------ Task data ------
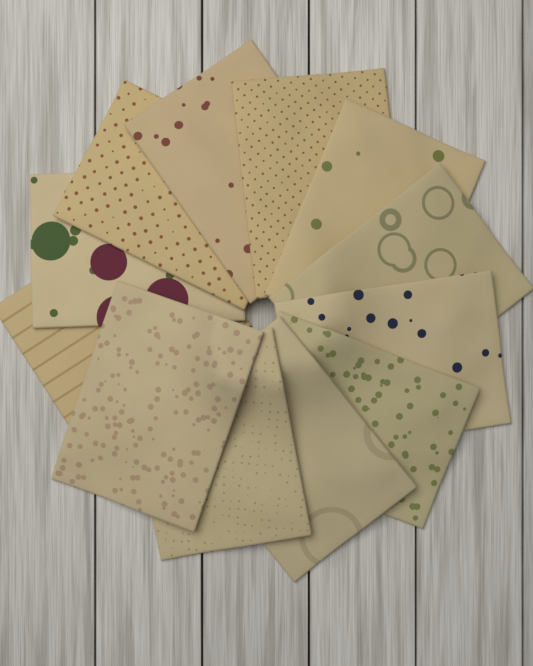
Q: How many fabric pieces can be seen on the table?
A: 12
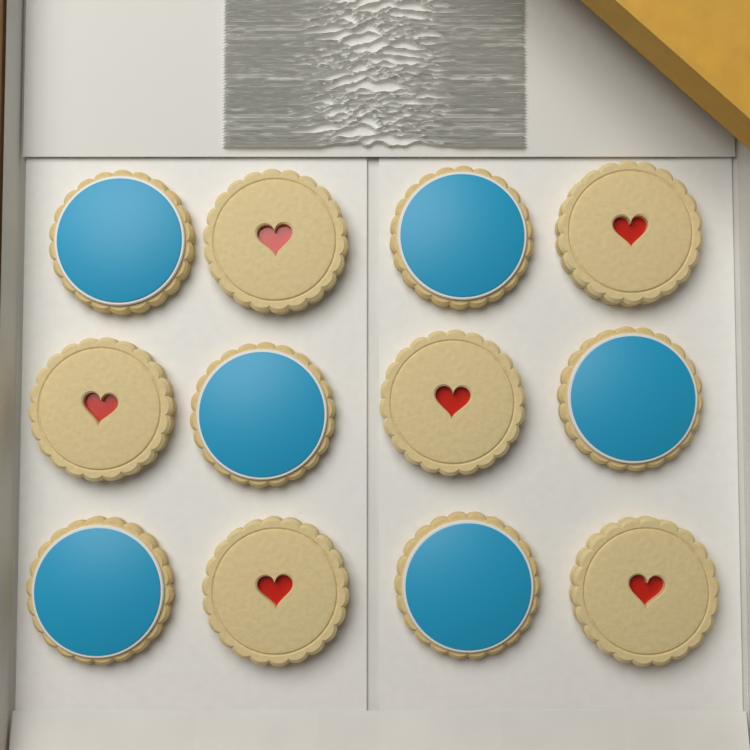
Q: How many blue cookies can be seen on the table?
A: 6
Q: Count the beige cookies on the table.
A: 6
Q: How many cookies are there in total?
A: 12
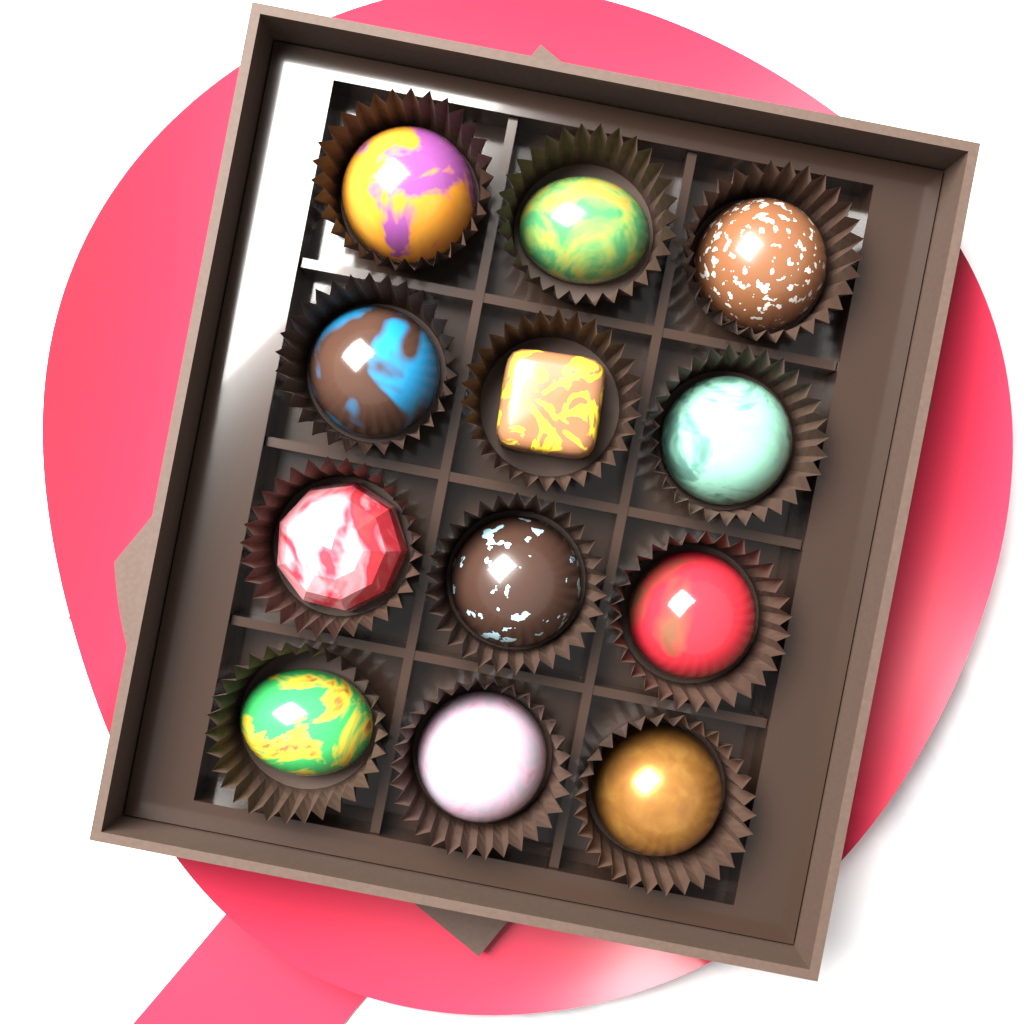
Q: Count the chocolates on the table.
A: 12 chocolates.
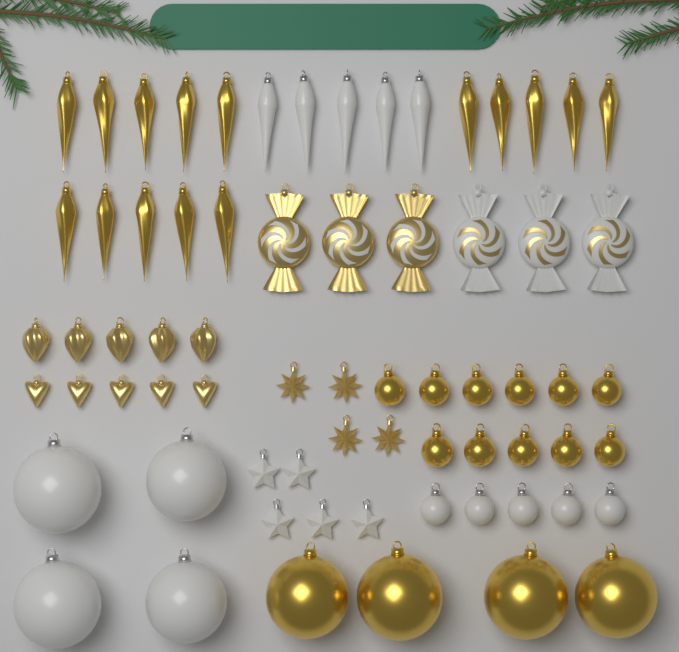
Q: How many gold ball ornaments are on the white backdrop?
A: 15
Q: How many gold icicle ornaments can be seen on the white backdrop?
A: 15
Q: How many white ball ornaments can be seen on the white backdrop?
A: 9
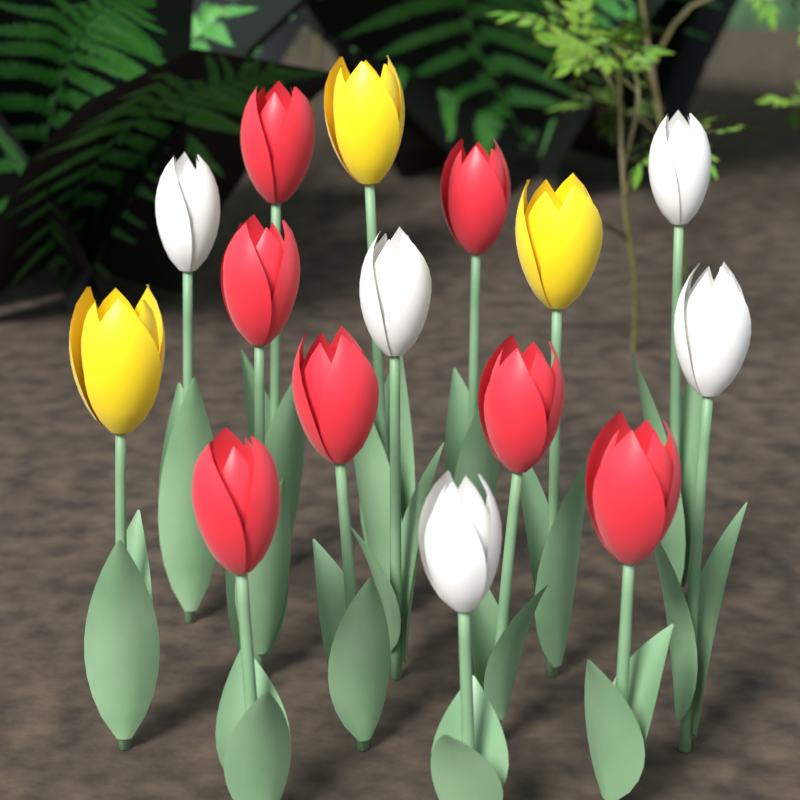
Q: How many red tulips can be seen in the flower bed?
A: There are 7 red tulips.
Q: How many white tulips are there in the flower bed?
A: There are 5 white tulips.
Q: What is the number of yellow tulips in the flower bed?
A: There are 3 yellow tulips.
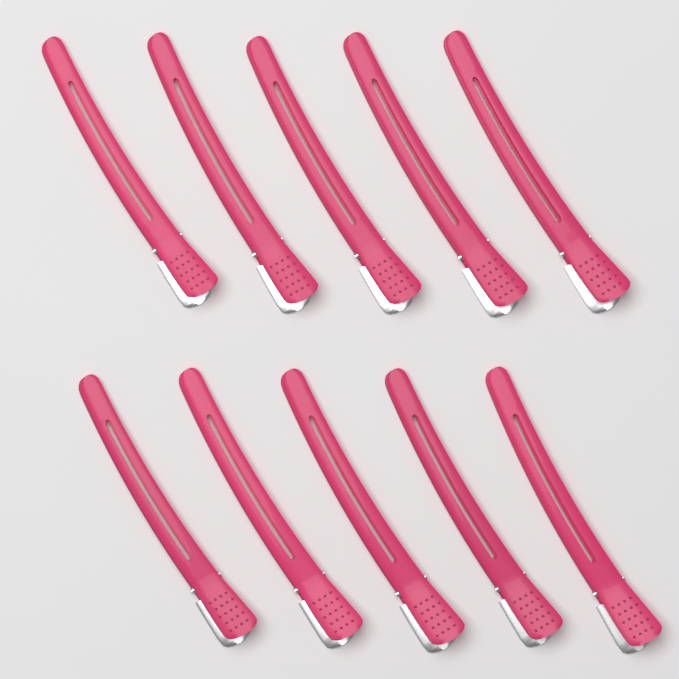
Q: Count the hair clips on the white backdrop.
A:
------
Stated task:
Show every line of the records above that contains the word "flower". Case counts, so match the capitalization exactly.

Problem solution:
Q: How many red tulips can be seen in the flower bed?
Q: How many white tulips are there in the flower bed?
Q: What is the number of yellow tulips in the flower bed?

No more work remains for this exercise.